Your point about adolescence is spot on. The self is not fully formed in early childhood. In many ways, individual development parallels cultural evolution. Adolescence—especially early adolescence—is about experimentation, identity formation, and exploration. Teenagers try out roles, test boundaries, and slowly determine, “This is who I am,” or, “No, that’s not me.”

We must be cautious about defining someone’s self prematurely during this construction phase. You cannot predict how it will turn out, and efforts to control that process can be harmful.

There’s research suggesting the human brain continues maturing until around age 25. Jokingly, maybe we should not let people vote until they’re 25—but of course, I can say that now that I’m well past that age.

In truth, development is highly individual. Some mature earlier, others later. And yes, building on your earlier point, there may be significant cultural differences in how and when the self develops. That’s an area ripe for further research.

Now, when I say modern self-development and spread across all known cultures, there’s a practical reason: societies without individuals capable of forming modern selves could not compete with those that had them.

Jacobsen: What makes the modern self more competitive?

Robertson: Our sense of individuality.

In Christianity, for example, Scripture often exhorts individuals to “give up the self.” That very statement acknowledges the self’s existence and its power.

Such a sacrifice is required because the individual self can threaten collective stability. It challenges authority, tradition, and rigid social roles.

Jacobsen: That connects back to your earlier point—cultures that lack individuals with a modern self lose their competitive edge.

Robertson: Here’s the value of having a self.

In traditional cultures, individuals typically had an earlier form of self—defined primarily by their place in the collective. In response to threats or challenges, behaviours were guided by tribal memory, stories, and rigid social roles.

For example, if an enemy appeared, people would respond according to long-established patterns—based on age, gender, and status in the group. There was no need—or room—for improvisation.

But what happens when a new, unfamiliar situation arises—something the culture has not encountered before and for which there is no ritual?

In such cases, traditional cultures often turned to oracles—individuals capable of novel reasoning, that is, problem-solving. I suspect those early oracles possessed a more developed, volitional self, which is why they were trusted in the first place.

Similarly, in Hindu society, Brahmins were given a rigorous education, allowing them to cultivate modern selves capable of insight and judgment. But they were a small elite.

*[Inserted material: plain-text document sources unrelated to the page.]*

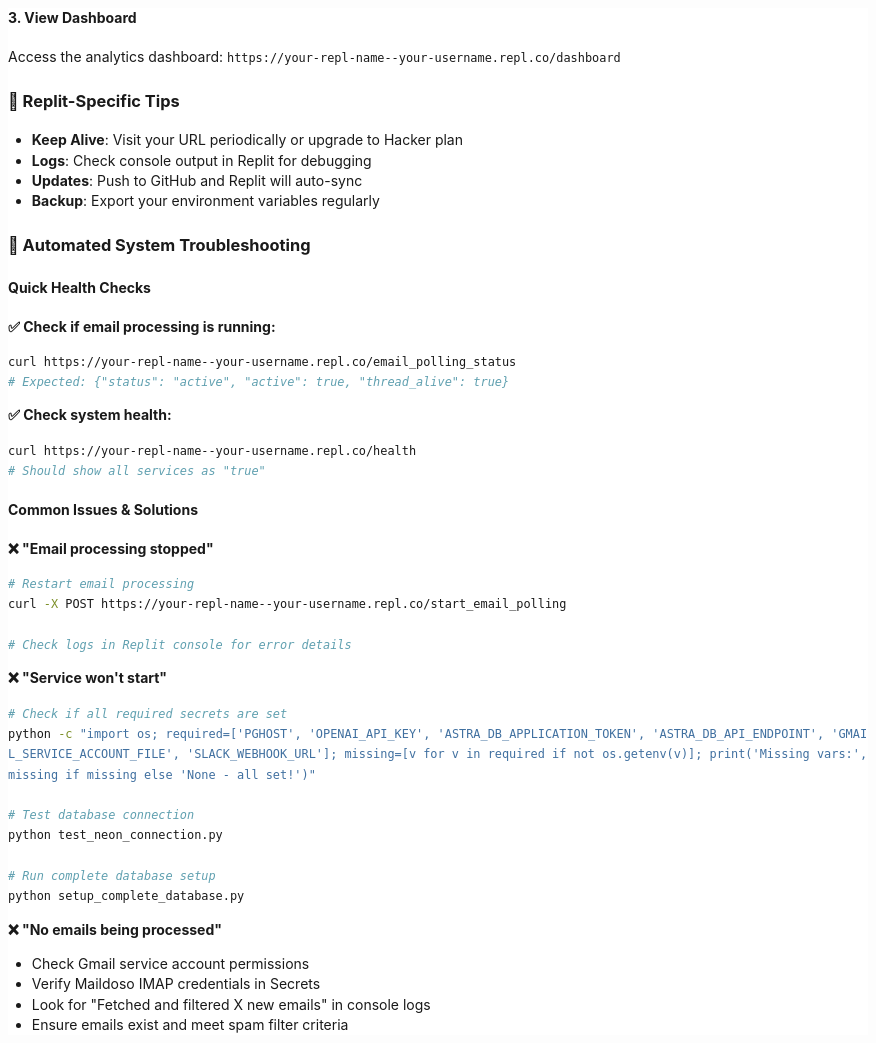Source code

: #### 3. View Dashboard

Access the analytics dashboard:
`https://your-repl-name--your-username.repl.co/dashboard`

### 🔧 Replit-Specific Tips

- **Keep Alive**: Visit your URL periodically or upgrade to Hacker plan
- **Logs**: Check console output in Replit for debugging
- **Updates**: Push to GitHub and Replit will auto-sync
- **Backup**: Export your environment variables regularly

### 🚨 Automated System Troubleshooting

#### Quick Health Checks

**✅ Check if email processing is running:**
```bash
curl https://your-repl-name--your-username.repl.co/email_polling_status
# Expected: {"status": "active", "active": true, "thread_alive": true}
```

**✅ Check system health:**
```bash
curl https://your-repl-name--your-username.repl.co/health
# Should show all services as "true"
```

#### Common Issues & Solutions

**❌ "Email processing stopped"**
```bash
# Restart email processing
curl -X POST https://your-repl-name--your-username.repl.co/start_email_polling

# Check logs in Replit console for error details
```

**❌ "Service won't start"**
```bash
# Check if all required secrets are set
python -c "import os; required=['PGHOST', 'OPENAI_API_KEY', 'ASTRA_DB_APPLICATION_TOKEN', 'ASTRA_DB_API_ENDPOINT', 'GMAIL_SERVICE_ACCOUNT_FILE', 'SLACK_WEBHOOK_URL']; missing=[v for v in required if not os.getenv(v)]; print('Missing vars:', missing if missing else 'None - all set!')"

# Test database connection
python test_neon_connection.py

# Run complete database setup  
python setup_complete_database.py
```

**❌ "No emails being processed"**
- Check Gmail service account permissions
- Verify Maildoso IMAP credentials in Secrets
- Look for "Fetched and filtered X new emails" in console logs
- Ensure emails exist and meet spam filter criteria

In many cultures, people who had developed themselves were respected and closely managed. They were given roles where they could contribute without disrupting social order.

The self-concept eventually spread across all human societies because we are a nomadic, adaptive species. We move, we mix, we evolve.

Just look at our evolutionary history—we even interbred with Neanderthals.

We interact. I do not believe a human society has ever been so isolated that its members lacked a developed self. But if such a group exists—perhaps an uncontacted tribe deep in the Amazon—I would love to study them.

Jacobsen: When I attended the 69th Commission on the Status of Women at the United Nations, I participated in a session featuring Ambassador Bob Rae of Canada. The session focused on Indigenous communities and was led by Indigenous women.

Someone on the panel mentioned a group from an isolated region—possibly resembling the cultural isolation you described. Their account of getting to the UN was striking. If you asked me how I got there, I’d say something like: “I took a bus to the airport, flew to New York, took the train…” For them, before all of that began, it started with a canoe.

That was their standard form of transportation before reaching any conventional transit station. So, even in that case, I would be hard-pressed to believe they were entirely uncontacted or isolated in today’s world.

Robertson: I agree. I suspect such total isolation no longer exists.